Sorry for the confusing topic title, for I really don’t know how to summarize my problem. Anyway, I have the following kernel.

```
__global__ void myKernel(float *tss_in, int *seeds_in, int *pConfsSum_out, int *nConfsSum_out, int *pConfsAll, int *nConfsAll, double *distMtx,
const int numSeeds, const int numTrain, const int numP, const int numPLabeled, const int tsLen, const int sLen, const int nextTsIdx){
extern __shared__ float array[];
float *ts1 = (float*)array;
float *ts2 = (float*)&ts1[tsLen];
int tid = threadIdx.x;
int blockId = blockIdx.x;
int base = blockId * tsLen;
int blockSize = blockDim.x;
int numIters = ceil((double)tsLen / blockSize);
int *pConfs, *nConfs;
double *distVec;
bool isValid;
int idx, numThis, start;
int elms[3];
double term1, term2, s1, s1_2, s2, s2_2, mu2, sigma2, corr,
mu1[MAX_ITERS], sigma1[MAX_ITERS], dotPr[MAX_ITERS], nnCorr[MAX_ITERS];
for (int i = 0; i < MAX_ITERS; i++)
mu1[i] = sigma1[i] = dotPr[i] = nnCorr[i] = 0;
for (int i = 0; i < 3; i++)
elms[i] = 0;
for (int i = 0; i < numIters; i++){
numThis = (i == numIters - 1) ? tsLen - (i * blockSize) : blockSize;
if (tid < numThis){
start = i * blockSize + tid;
ts1[start] = tss_in[nextTsIdx * tsLen + base + start];
}
}
__syncthreads();
for (int i = 0; i < numIters; i++){
start = i * blockSize + tid;
isValid = start < tsLen - sLen + 1;
if (isValid){
s1 = s1_2 = 0;
for (int k = 0; k < sLen; k++){
term1 = ts1[start + k];
s1 += term1;
s1_2 += term1 * term1;
}
mu1[i] = s1 / sLen;
sigma1[i] = s1_2 / sLen > mu1[i] * mu1[i] ? sqrt(s1_2 / sLen - mu1[i] * mu1[i]) : 1;
}
}
for (int j = 0; j < numTrain; j++){
for (int i = 0; i < numIters; i++){
numThis = (i == numIters - 1) ? tsLen - (i * blockSize) : blockSize;
if (tid < numThis){
start = i * blockSize + tid;
ts2[start] = tss_in[j * tsLen + start];
}
}
__syncthreads();
for (int i = 0; i < numIters; i++){
start = i * blockSize + tid;
isValid = start < tsLen - sLen + 1;
if (isValid){
//initiation
s2 = s2_2 = 0;
for (int k = 0; k < sLen; k++){
/*term2 = ts2[k];
s2 += term2;
s2_2 += term2 * term2;*/
}
}
}
__syncthreads();
}
for (int i = 0; i < numSeeds; i++){
numIters = ceil((double)tsLen / blockSize);
for(int w = 0; w < numIters; w++){
start = w * blockSize + tid;
if (start < tsLen){
idx = (blockId * tsLen + start) * numTrain;
pConfs = &pConfsAll[idx];
nConfs = &nConfsAll[idx];
//for (k = 0; k < numTrain; k++){
for(int a = 0; a < numTrain; a++){
pConfs[a] = 100;
nConfs[a] = 100;
}
}
}
__syncthreads();
if (blockId + tid == 0 && i == 0){
int cnt = 0;
for (int w = 0; w < numTrain; w++){
for (int c = 0; c < tsLen; c++){
if (pConfsAll[w * c * numTrain + 70] != 100){
printf("s = %d, c = %d, val = %d\n", w, c, pConfsAll[w * c * numTrain + 70]);
cnt++;
}
if (cnt == 100)
break;
}
if (cnt == 100)
break;
}
}
}
}
```

The array pConfsAll is set to have a size of numTrain * tsLen * numTrain * sizeof(int).
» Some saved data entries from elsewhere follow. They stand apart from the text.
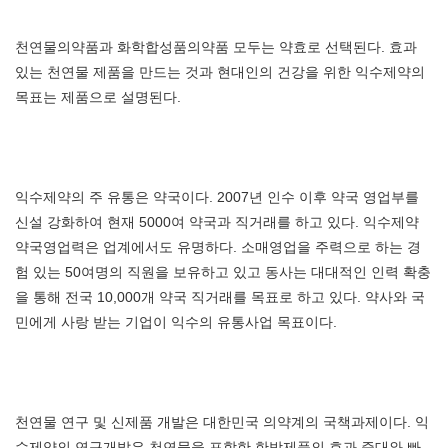
천연물의약품과 화학합성품의약품 모두는 약효로 선택된다. 효과
있는 천연물 제품을 만드는 것과 현대인의 건강을 위한 익수제약의
목표는 제품으로 설명된다.
익수제약의 주 유통은 약국이다. 2007년 인수 이후 약국 영업부를
신설 강화하여 현재 5000여 약국과 직거래를 하고 있다. 익수제약
약국영업력은 업계에서도 유명하다. 소매영업을 주력으로 하는 경
험 있는 50여명의 직원을 보유하고 있고 동사는 대대적인 인력 확충
을 통해 전국 10,000개 약국 직거래를 목표로 하고 있다. 약사와 국
민에게 사랑 받는 기업이 익수의 유통사업 목표이다.
천연물 연구 및 신제품 개발은 대한민국 의약계의 국책과제이다. 익
수제약의 연구개발은 천연물을 포함한 한방제품의 효과 증대와 빠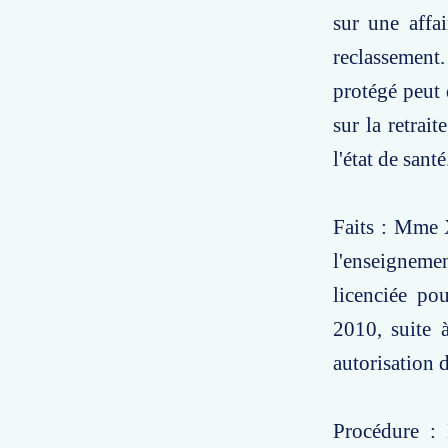
sur une affa
reclassement.
protégé peut
sur la retrai
l'état de santé
Faits : Mme 
l'enseignem
licenciée po
2010, suite 
autorisation d
Procédure :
The grid size is numTrain and the block size is tsLen in this particular test case (although they can be set to values smaller than their current values).

Lines 100-114 are intended for testing. I thought that nothing should be printed since all values in pConfsAll are supposed to be set to 100. When the loop body in lines 69-71 was commented out, nothing was printed as expected. What baffles me is that when the loop body was included as functional code, something did get printed, indicating that certain values in pConfsAll got unset. This surprises me since it seems to me that lines 69-71 has nothing to do with lines 100-114.

Could someone help me with this problem? Thank you!